Spam, Ham, Subject and From – Make it easy on me.

I got an e-mail from Pottery Barn today (don’t ask), with the subject line: “Bring all-natural beauty to the bed”
I knew it was from Pottery Barn because they were nice enough to make the display name for the e-mail state so.

I often have a business relationship with smaller firms who haven’t thought everything out, or don’t realize the impact… and who send out e-mails that just show up as “Frank” or “Chris”, and then use my first and last name in the subject line.

You know… the kind of stuff that’s indistinguishable from spam.

Regarding Pottery Barn’s e-mail list… I will assume that I somehow signed up for the mailings, so if I decide that I don’t want mail from them any more, I just tell them — I’d never flag it as spam.

But if Bob Jones from Jones Widgets sends me an e-mail that in Outlook tells me:
From: Bob Subject: Anthony Ortenzi, we have some great new products
or… even worse…
From: Bob Subject: %firstname% %lastname%, we have some great new products

What am I going to do? Manually flag it as spam.

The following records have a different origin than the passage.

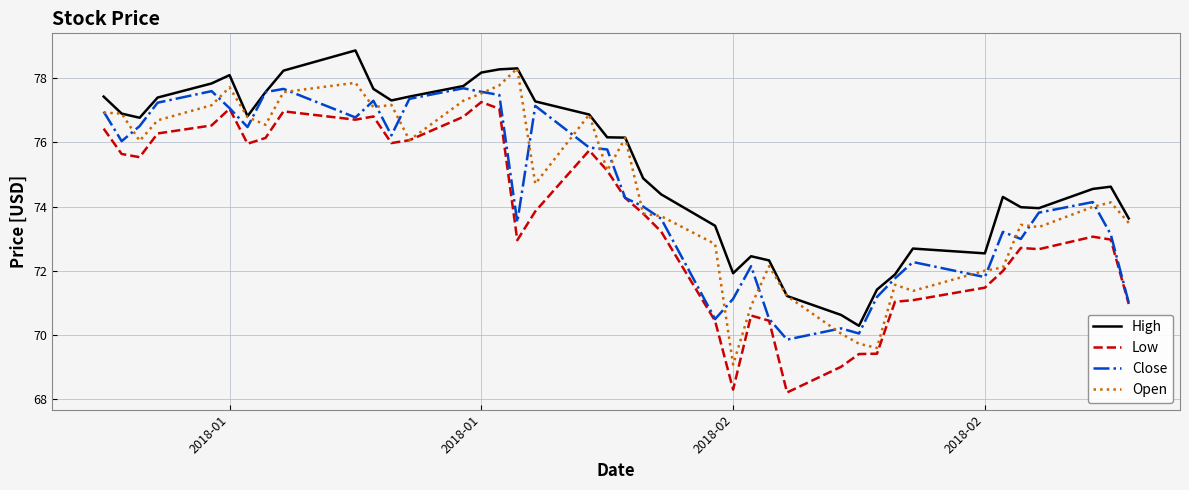

What is the average value of the Low series?

73.6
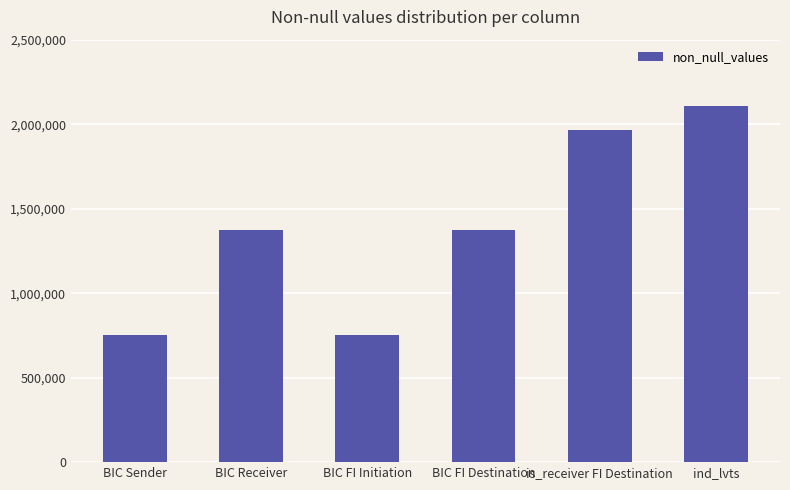

What is the minimum value shown in the chart?

750920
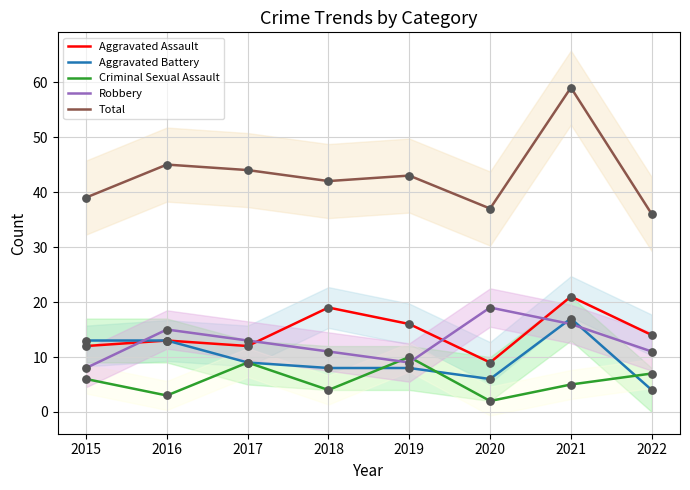

Which series reaches the maximum Y coordinate?

Total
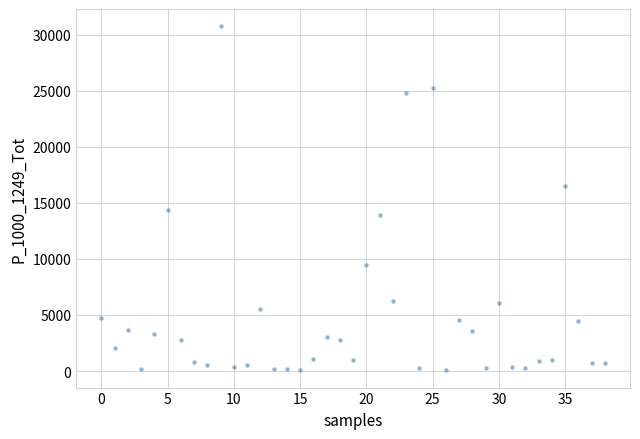

What is the range of Y values (max minus min)?

30695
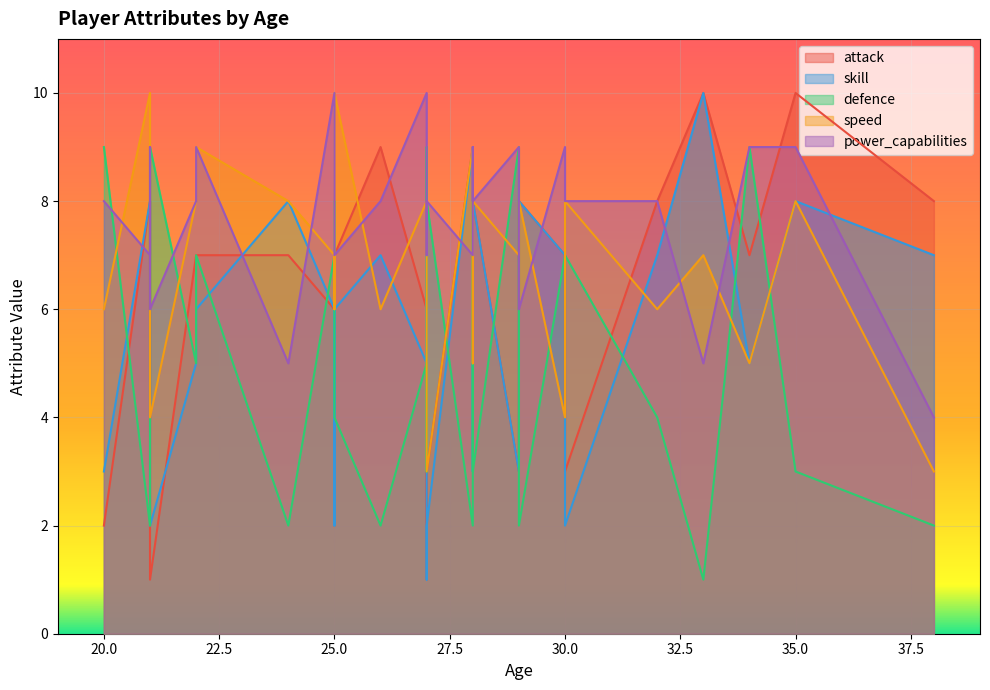

The value of speed at 2 is 6. True or false?

True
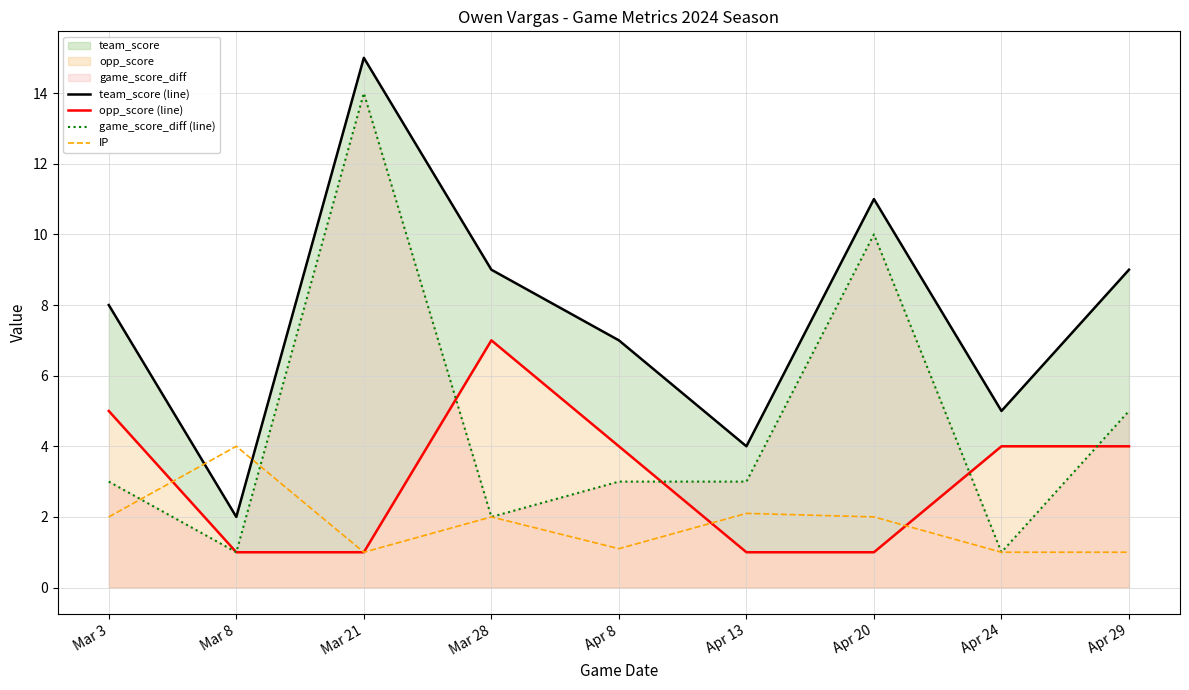

At which label is game_score_diff (line) closest to 7?

Apr 29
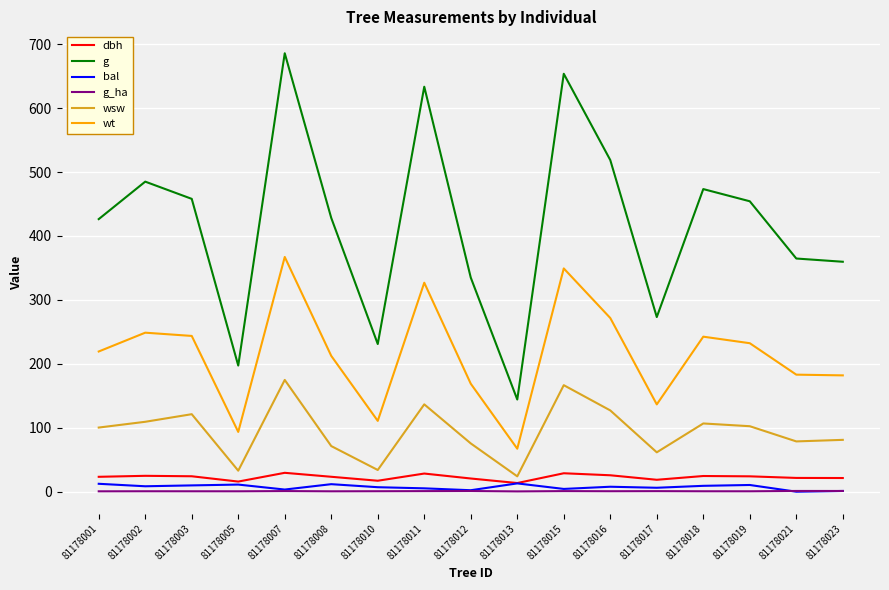

True or false: bal and g cross at least once.

False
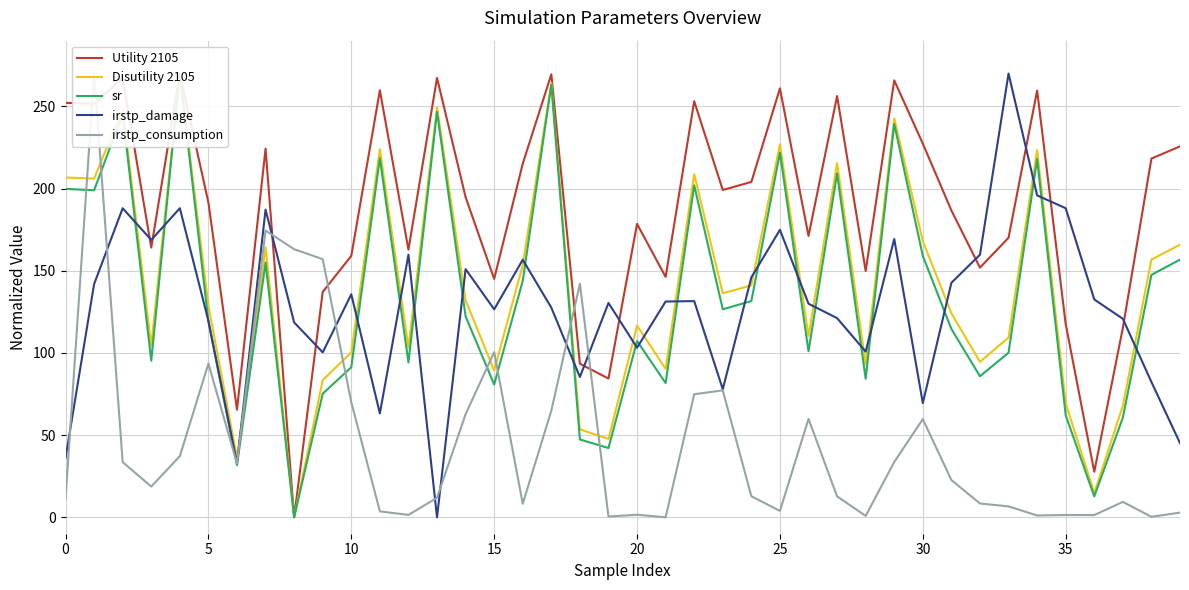

Reading left to right, what are all the values shown in this chart?

Utility 2105: 252.2	251.7	267.1	164.1	270.0	191.5	65.5	224.3	0.0	137.1	159.1	259.8	162.8	267.3	194.8	145.0	215.2	269.5	93.4	84.4	178.5	146.2	253.2	199.2	204.0	261.0	171.2	256.3	149.9	265.8	227.4	186.7	151.9	170.1	259.6	117.6	27.7	115.3	218.3	225.7
Disutility 2105: 206.7	206.1	248.4	104.4	270.0	128.8	36.1	164.3	0.0	83.5	100.3	223.9	103.3	249.4	132.1	89.3	153.5	264.2	53.5	47.7	116.6	90.3	208.8	136.3	141.1	227.0	110.3	215.5	92.9	242.7	168.0	124.1	94.6	109.4	223.4	69.4	14.6	67.8	156.8	165.8
sr: 199.8	199.0	245.5	95.3	270.0	119.1	31.7	155.0	0.0	75.2	91.3	218.5	94.2	246.7	122.3	80.8	143.9	263.2	47.3	42.1	107.3	81.7	202.0	126.6	131.6	221.9	101.0	209.2	84.3	239.3	159.0	114.6	85.8	100.1	218.0	62.1	12.7	60.6	147.5	156.8
irstp_damage: 36.0	141.9	188.0	168.8	188.0	119.5	32.8	187.2	118.6	100.4	135.7	63.2	159.8	0.0	151.0	126.5	156.7	127.6	85.3	130.4	103.2	131.3	131.5	77.9	146.0	174.9	130.0	121.2	100.8	169.3	69.5	142.7	159.8	270.0	195.9	188.0	132.5	120.8	82.3	45.2
irstp_consumption: 11.2	270.0	33.6	18.7	37.2	93.5	32.7	174.5	163.1	157.1	70.0	3.6	1.4	11.9	62.7	100.5	8.2	64.9	142.1	0.5	1.5	0.0	74.9	77.2	12.8	3.9	59.9	12.7	0.8	33.6	59.7	22.7	8.4	6.6	1.1	1.4	1.3	9.4	0.3	2.8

And if my spam filtering software does it’s job, I’m never going to see any e-mails from Bob Jones at Jones Widgets again.

With the consequences being what they are, if you’re sending out e-mails, first do a test run to another address of yours, and see that it looks like something you’d actually read… or at least not like something you’d reflexively block.

Don’t spend time and money trying to acquire customers or partners and then shoot yourself in the foot.